In a new group of polypeptides, the branches were composed of dl-Ala oligopeptide, l-serine and l-leucine or l-glutamic acid residues. The synthesis of eight different side-chain combinations is described. In the first group, Ser was attached directly to the ε-amino groups of polylysine, and Leu or Glu was situated at the side chain end (poly[Lys(Xi–dl-Alam–Serj)]). Alternatively, Leu or Glu was positioned next to the polylysine backbone (poly[Lys(Serj–dl-Alam–Xi)], where X=l-Leu or l-Glu and m∼3–6, i≤1 and j≤1). The second group of polymers was synthesised by grafting oligo(dl-alanine) chains to the ϵ-amino groups of polylysine, followed by coupling of Ser and Leu or Glu consecutively to the chain ends, however, in a different order, resulting in the polymers (poly[Lys(Xi–Serj–dl-Alam)] and poly[Lys(Serj–Xi–dl-Alam)], where X=l-Leu or l-Glu and m∼3–6, i≤1 and j≤1).
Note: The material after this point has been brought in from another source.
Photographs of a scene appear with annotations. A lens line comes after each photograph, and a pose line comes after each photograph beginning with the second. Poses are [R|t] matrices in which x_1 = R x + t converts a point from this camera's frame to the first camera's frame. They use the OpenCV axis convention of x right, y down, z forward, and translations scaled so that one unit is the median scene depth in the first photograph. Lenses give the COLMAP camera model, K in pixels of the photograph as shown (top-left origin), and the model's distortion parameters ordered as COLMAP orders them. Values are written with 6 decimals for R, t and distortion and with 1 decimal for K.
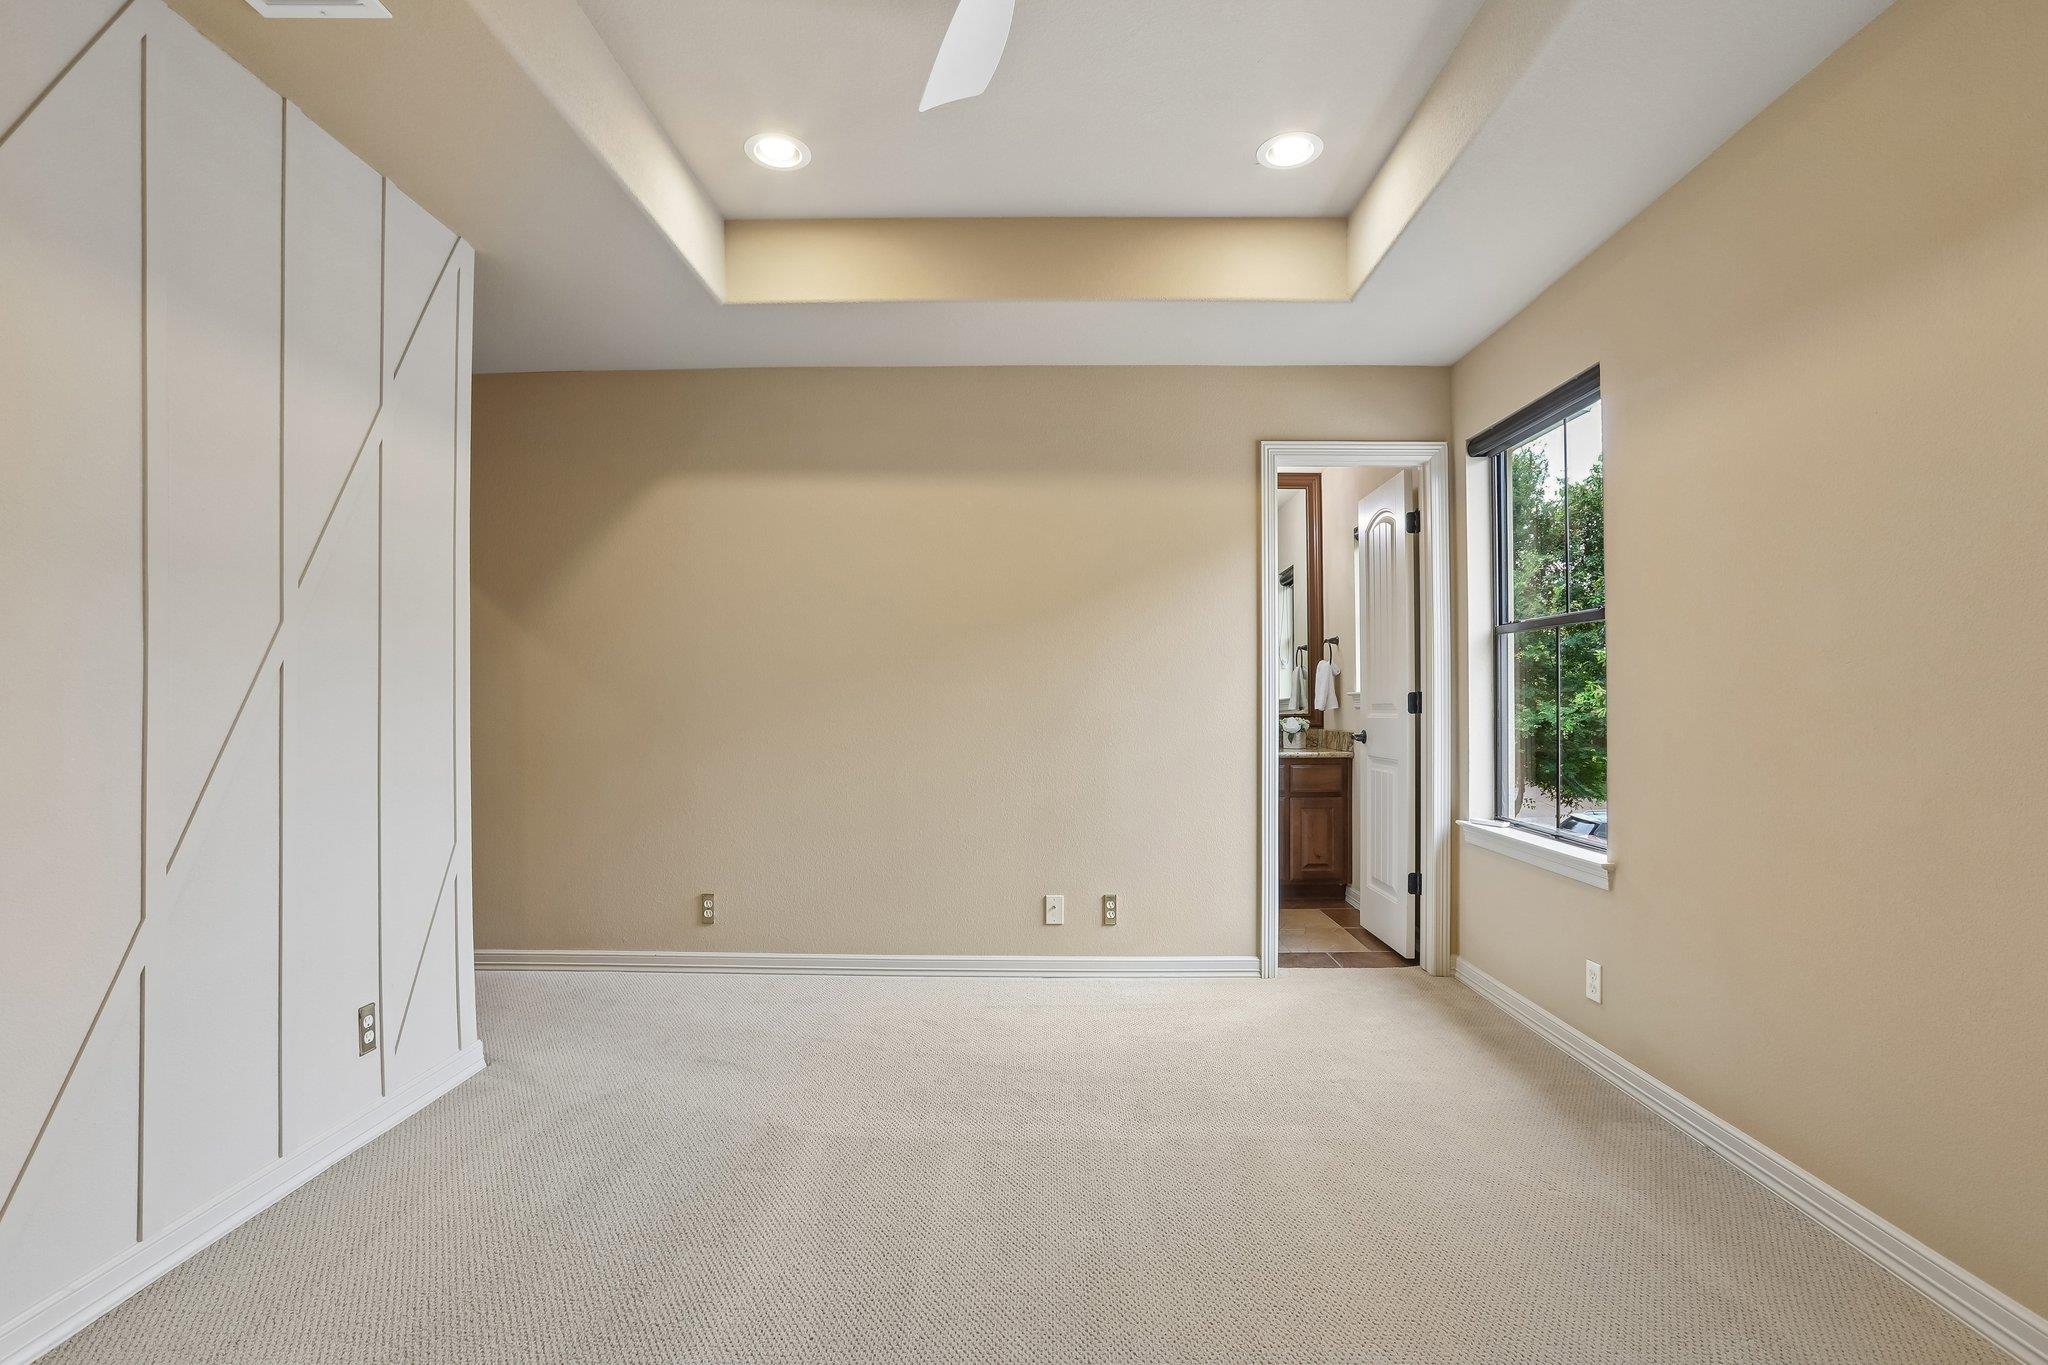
lens RADIAL K [[926.3, 0, 1020.4], [0, 926.3, 692.9], [0, 0, 1]] dist [-0.000028, 0.000424]
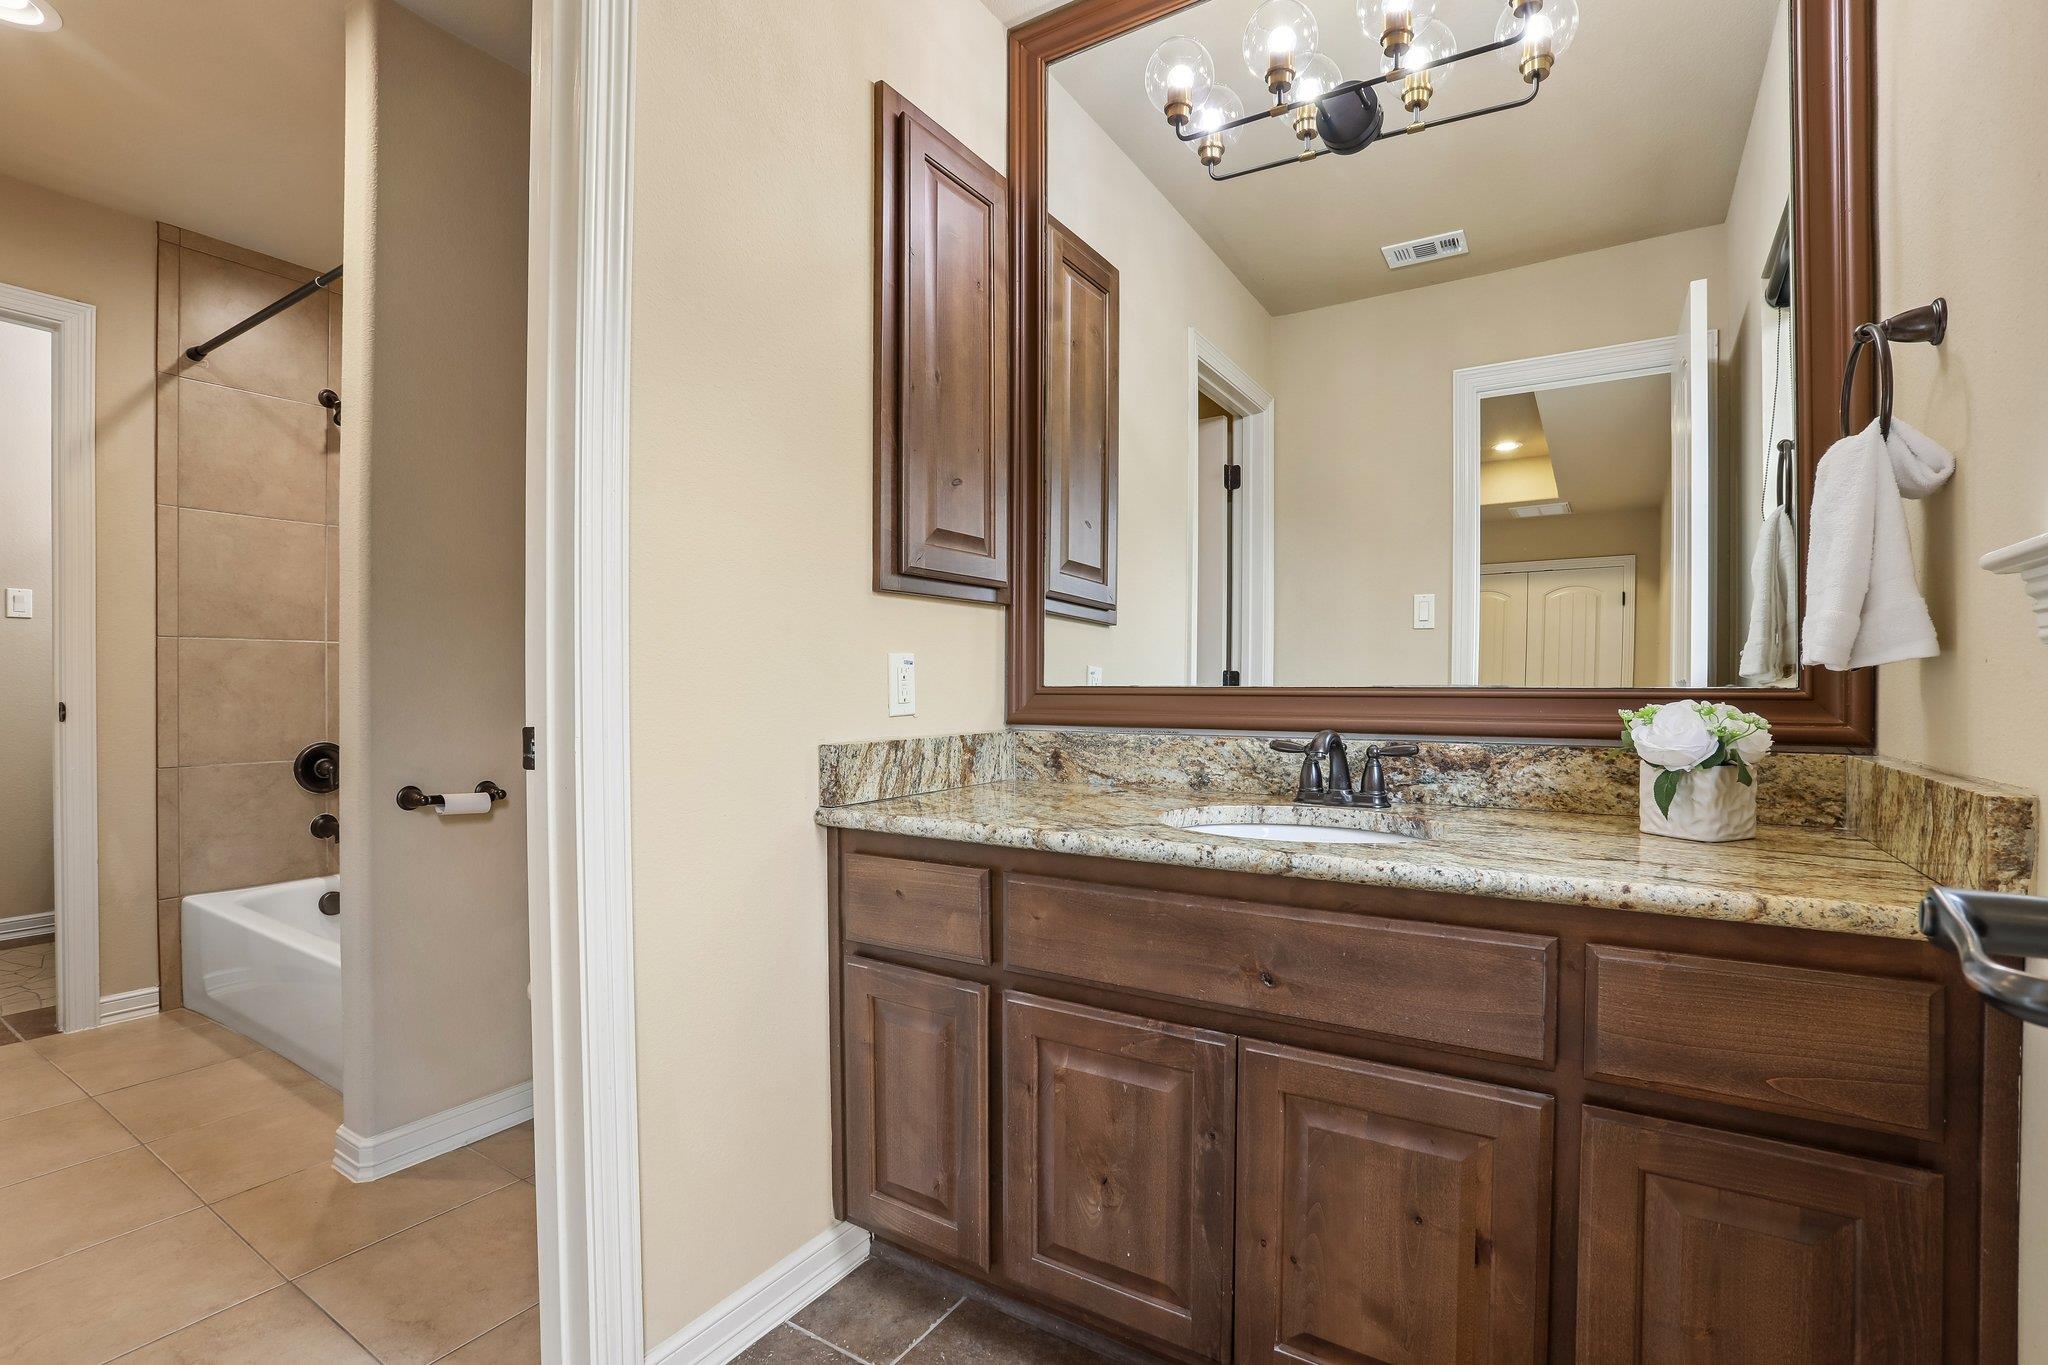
lens RADIAL K [[926.3, 0, 1020.4], [0, 926.3, 692.9], [0, 0, 1]] dist [-0.000028, 0.000424]
pose [[0.859390, 0.003786, -0.511307, 0.272676], [0.001422, 0.999951, 0.009795, 0.021616], [0.511319, -0.009145, 0.859342, 0.723970]]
The effect of amino-acid composition and sequence of side chains in branched polypeptides on solution conformation was studied by CD spectroscopy. CD spectra recorded in aqueous solutions of various pH (2–11) and ionic strengths (0.02–2.0 M NaCl) suggest that leucine- and serine-containing polypeptides have more ordered (α-helical) structure than the polymers with glutamic acid and serine residues in the same position. The influence of serine residues on ordered structure (helical or β-sheet) formation depends on its position in the side chain as well as on the nature of amino acid X (Leu or Glu). The incorporation of Ser into the branches resulted in polypeptides possessing prolonged shelf stability and high water-solubility. No toxic effect of this new class of polymers was observed on mouse spleen cells, even after 4 h of incubation.